Şimdi 9 Eylül 1999 sonrası sigortalı olanlar, kendileri için oluşturulan bu haksız durumu her platformda dile getirmekte ve sivil toplum örgütleri olarak mücadeleye devam etmektedir.
PEKİ BU MAĞDURIYETİ ORTADAN KALDIRMAK İÇİN NE YAPILMALI?
1/5/2008 ayracı da kaldırılarak 9/9/1999 sonrası çalışmaya başlayanların emeklilik koşulları yeniden belirlenmelidir. Kademeli bir emeklilik sistemi öngörülmeli ve bunun üzerinde çalışılmalıdır. Örneğin şöyle bir kademelendirme öngörülebilir veya geliştirilebilir.
1/10/2015 tarihinden sonra sigortalı olanlar açısından kadın 58, erkek 60 yaş ve en az 7200 gün şeklinde bu koşullar uygulanabilir.
9/9/1999 sonrası sigortalı olanlardan, ileri yaşta olanlar; Kadında 55, erkekte 58 yaş ve 4500 günle emekli olabilir.

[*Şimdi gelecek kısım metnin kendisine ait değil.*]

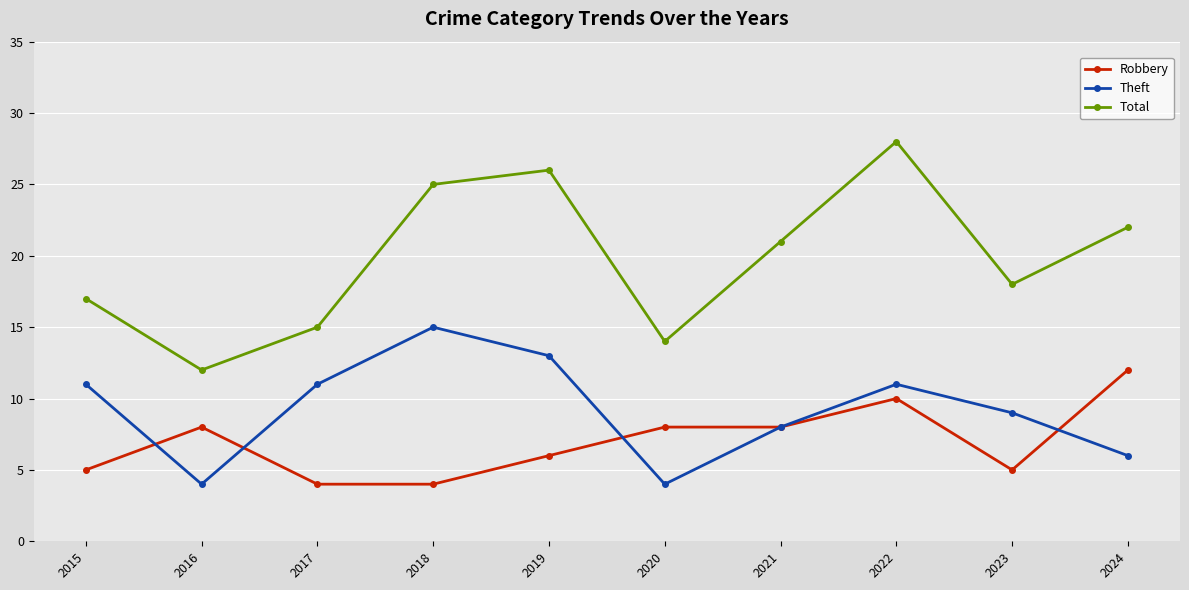

What is the total value across all series at 2015?

33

Ancak, sorunların çözümünde en güzel yöntem, sosyal tarafların bir araya getirilerek sorunu ortaya koyma ve çözüm önerileri geliştirme yönünde çalışma yapmasıdır. Yoksa EYT düzenlemesinde olduğu gibi kamuoyunu büyük beklenti içine sokup, 10 ay bekletip, sadece hükümetin görüşü doğrultusunda “dağ fare doğurdu” hissi veren bir yasal düzenleme yapılması değil.
Ülkemizde hiçbir hak kolay elde edilmiyor. Sosyal güvenlik hakları da mücadeleler sonucunda alınacak.